| Entries provided |
________________________

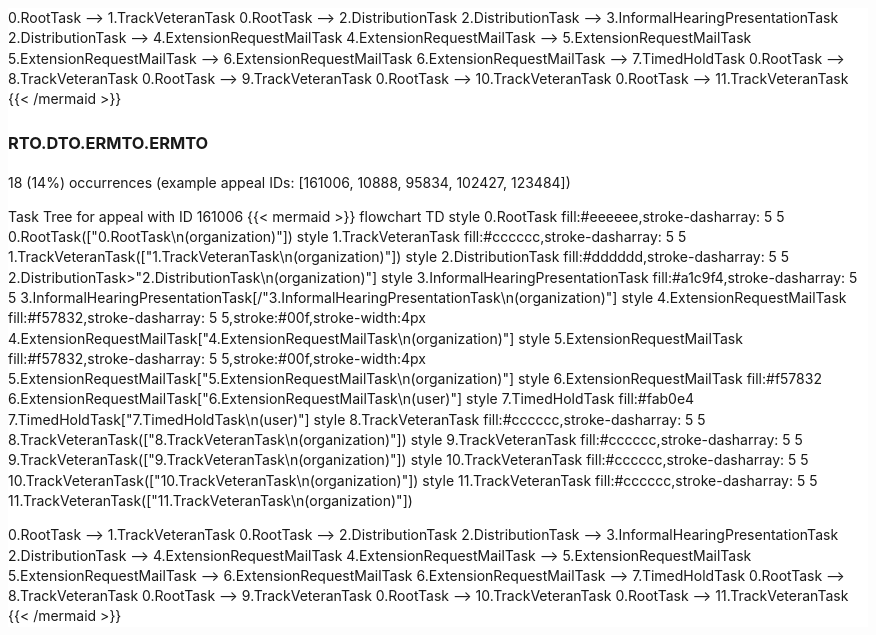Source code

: 0.RootTask --> 1.TrackVeteranTask
0.RootTask --> 2.DistributionTask
2.DistributionTask --> 3.InformalHearingPresentationTask
2.DistributionTask --> 4.ExtensionRequestMailTask
4.ExtensionRequestMailTask --> 5.ExtensionRequestMailTask
5.ExtensionRequestMailTask --> 6.ExtensionRequestMailTask
6.ExtensionRequestMailTask --> 7.TimedHoldTask
0.RootTask --> 8.TrackVeteranTask
0.RootTask --> 9.TrackVeteranTask
0.RootTask --> 10.TrackVeteranTask
0.RootTask --> 11.TrackVeteranTask
{{< /mermaid >}}


### RTO.DTO.ERMTO.ERMTO

18 (14%) occurrences (example appeal IDs: [161006, 10888, 95834, 102427, 123484])

Task Tree for appeal with ID 161006
{{< mermaid >}}
flowchart TD
style 0.RootTask fill:#eeeeee,stroke-dasharray: 5 5
  0.RootTask(["0.RootTask\n(organization)"])
style 1.TrackVeteranTask fill:#cccccc,stroke-dasharray: 5 5
  1.TrackVeteranTask(["1.TrackVeteranTask\n(organization)"])
style 2.DistributionTask fill:#dddddd,stroke-dasharray: 5 5
  2.DistributionTask>"2.DistributionTask\n(organization)"]
style 3.InformalHearingPresentationTask fill:#a1c9f4,stroke-dasharray: 5 5
  3.InformalHearingPresentationTask[/"3.InformalHearingPresentationTask\n(organization)"\]
style 4.ExtensionRequestMailTask fill:#f57832,stroke-dasharray: 5 5,stroke:#00f,stroke-width:4px
  4.ExtensionRequestMailTask["4.ExtensionRequestMailTask\n(organization)"]
style 5.ExtensionRequestMailTask fill:#f57832,stroke-dasharray: 5 5,stroke:#00f,stroke-width:4px
  5.ExtensionRequestMailTask["5.ExtensionRequestMailTask\n(organization)"]
style 6.ExtensionRequestMailTask fill:#f57832
  6.ExtensionRequestMailTask["6.ExtensionRequestMailTask\n(user)"]
style 7.TimedHoldTask fill:#fab0e4
  7.TimedHoldTask["7.TimedHoldTask\n(user)"]
style 8.TrackVeteranTask fill:#cccccc,stroke-dasharray: 5 5
  8.TrackVeteranTask(["8.TrackVeteranTask\n(organization)"])
style 9.TrackVeteranTask fill:#cccccc,stroke-dasharray: 5 5
  9.TrackVeteranTask(["9.TrackVeteranTask\n(organization)"])
style 10.TrackVeteranTask fill:#cccccc,stroke-dasharray: 5 5
  10.TrackVeteranTask(["10.TrackVeteranTask\n(organization)"])
style 11.TrackVeteranTask fill:#cccccc,stroke-dasharray: 5 5
  11.TrackVeteranTask(["11.TrackVeteranTask\n(organization)"])

0.RootTask --> 1.TrackVeteranTask
0.RootTask --> 2.DistributionTask
2.DistributionTask --> 3.InformalHearingPresentationTask
2.DistributionTask --> 4.ExtensionRequestMailTask
4.ExtensionRequestMailTask --> 5.ExtensionRequestMailTask
5.ExtensionRequestMailTask --> 6.ExtensionRequestMailTask
6.ExtensionRequestMailTask --> 7.TimedHoldTask
0.RootTask --> 8.TrackVeteranTask
0.RootTask --> 9.TrackVeteranTask
0.RootTask --> 10.TrackVeteranTask
0.RootTask --> 11.TrackVeteranTask
{{< /mermaid >}}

________________________

| Goal of the exercise |
Return, unchanged, everything from the start of the rows down to and including the line that contains "18 (14%) occurrences". Leave the pictures out.

| Result of this task |
Source code

: 0.RootTask --> 1.TrackVeteranTask
0.RootTask --> 2.DistributionTask
2.DistributionTask --> 3.InformalHearingPresentationTask
2.DistributionTask --> 4.ExtensionRequestMailTask
4.ExtensionRequestMailTask --> 5.ExtensionRequestMailTask
5.ExtensionRequestMailTask --> 6.ExtensionRequestMailTask
6.ExtensionRequestMailTask --> 7.TimedHoldTask
0.RootTask --> 8.TrackVeteranTask
0.RootTask --> 9.TrackVeteranTask
0.RootTask --> 10.TrackVeteranTask
0.RootTask --> 11.TrackVeteranTask
{{< /mermaid >}}


### RTO.DTO.ERMTO.ERMTO

18 (14%) occurrences (example appeal IDs: [161006, 10888, 95834, 102427, 123484])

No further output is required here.